» **Exercise brief**:
Answer these from the earnings summary below:
1. By what percentage did total company net sales rise year-over-year in Q1 2026?
2. How far below trend is the contract business said to be?
3. What is the long-term target split between transactional and contract business?

» **Selected text**:

The transcript does not break out financial performance by separate pre-defined product segments. It notes overall performance and product-specific trends: total company net sales for Q1 2026 were $1.57 billion, up 37.9% year-over-year, with total tons shipped up 31.2% YoY and average selling prices up 5.2% YoY. Same-store net sales were $1.29 billion, with tons shipped up 4.6% YoY and average selling prices up 8.9% YoY. Carbon products saw particular strength in volume and market share gains, while aluminum pricing exceeded guidance expectations due to geopolitical events. Pro forma for the combined company post-Olympic Steel merger, the revenue split between transactional and contract business is approximately 48% transactional / 52% contract, with a long-term target of 60% transactional / 40% contract. Legacy Ryerson alone is 52% transactional / 48% contract, and legacy Olympic Steel alone is 30% transactional / 70% contract.

Risks & headwinds

• Ongoing high interest rates, prevailing tariff uncertainty, and heightened geopolitical global unrest create demand uncertainty for large OEM contract customers, and could act as negative shocks to the current expanding economic cycle. • Rising input costs (most notably aluminum prices, and more recently higher diesel fuel prices coupled with ongoing tightness in the trucking market) are increasing delivery and production costs industry-wide, with a risk that these cost increases could pass through the value chain faster than demand can absorb, triggering an earlier-than-expected shift from procyclical expansion to contraction (the 'boomerang effect'). • Uneven demand recovery across segments, with large OEM and contract customer demand remaining stagnant after a prolonged contraction; a faster-than-expected recovery in this segment is not guaranteed. • Integration of the Olympic Steel merger carries inherent execution risk, though early progress has been positive and the company maintains structured processes to hit synergy targets.

Analyst Q&A

  • Q: What is driving the ongoing divergence between strong transactional business growth and stagnant contract business, and what would it take for contract demand to improve? /

    A: Transactional business grew strongly across the entire combined footprint, driving market share gains that outpaced industry growth, supported by prior capital investments and strong service center fundamentals. Contract business is currently 4-5% below trend, with uneven performance across industries: residential construction, agriculture, heavy truck, and consumer durables continue to lag, while data center-related contract demand remains very strong. Management expects contract demand to improve sequentially in Q2, with a meaningful pickup in the second half of 2026 consistent with broader economic recovery expectations.

  • Q: With a new $100 million share repurchase program in place and net debt around $900 million post-merger, what are your capital allocation priorities and plans to reduce debt? /

    A: The company's primary priority remains reducing the leverage ratio, which is expected to decline meaningfully through 2026 as earnings grow from full Olympic Steel contributions and synergy realizations. The large prior CapEx cycle is complete, so CapEx has normalized, and one-time merger-related cash costs are now in the past. The company maintained a very strong liquidity position post-merger, and will opportunistically repurchase shares when they trade below intrinsic value, while remaining prudent to support deleveraging.

  • Q: What is the current split of transactional vs contract business, and what is the optimal long-term target for this mix? /

    A: The pro forma combined split is roughly 48% transactional / 52% contract: legacy Ryerson is 52%/48% and legacy Olympic Steel is 30%/70%. The long-term strategic target is 60% transactional / 40% contract, enabled by the larger combined footprint from the merger. Transactional business offers stronger growth opportunities in the current market, requires dedicated inventory and equipment for fast turnaround, and the larger footprint allows the company to optimize locations for transactional vs contract business, improving profitability for both segments. The company will continue to grow and optimize its profitable contract business as well, as many contract customers also have transactional demand.

  • Q: What is management's outlook for EBITDA in the second half of 2026? /

    A: While the company avoids specific estimates due to ongoing macro uncertainty, early Q2 activity (April and early May) shows positive trending order and quote activity. Synergy realization will ramp up through the second half, adding incremental earnings after $1 million in Q1 and a $5 million midpoint in Q2. If the expected recovery in large OEM contract demand materializes, results will see meaningful improvement over the second half of 2025. Current pricing trends across carbon, aluminum, and nickel are favorable, and a major price reversal would be required to stall existing momentum.

» **Dataset extract**:
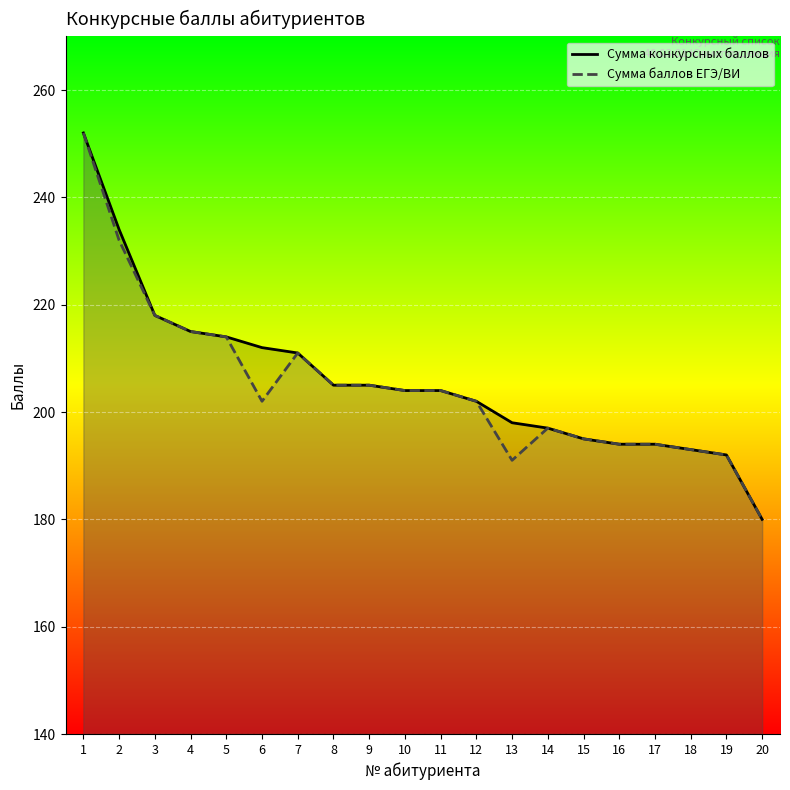

What is the average value of the Сумма баллов ЕГЭ/ВИ series?

205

» **Result for this exercise**:
1. 37.9%
2. 4-5%
3. 60% transactional / 40% contract